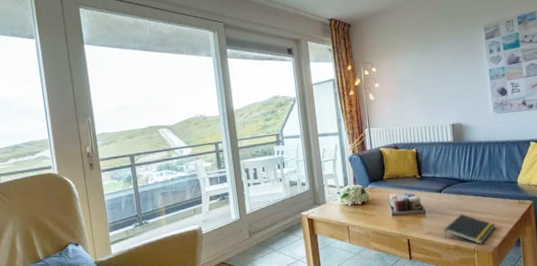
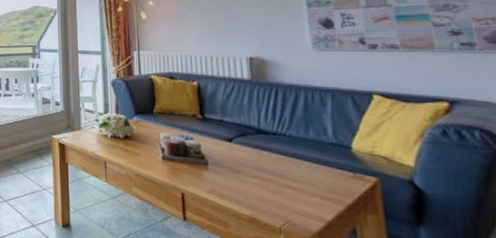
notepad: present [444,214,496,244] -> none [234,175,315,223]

--

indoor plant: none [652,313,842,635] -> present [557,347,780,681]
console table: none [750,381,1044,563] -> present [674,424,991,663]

==

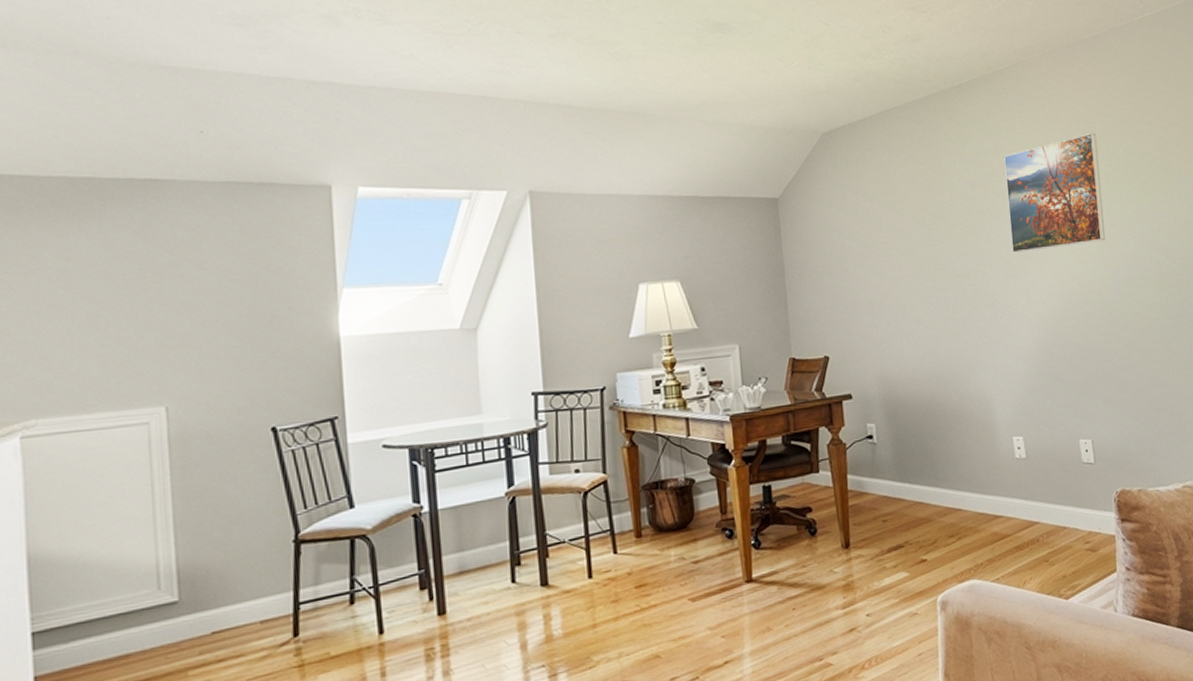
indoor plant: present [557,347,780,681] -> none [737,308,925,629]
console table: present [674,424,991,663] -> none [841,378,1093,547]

» WHAT IS NEEDED
Wherever the word "console" appears in the listing above, copy that line.

» WRITTEN ANSWER
console table: none [750,381,1044,563] -> present [674,424,991,663]
console table: present [674,424,991,663] -> none [841,378,1093,547]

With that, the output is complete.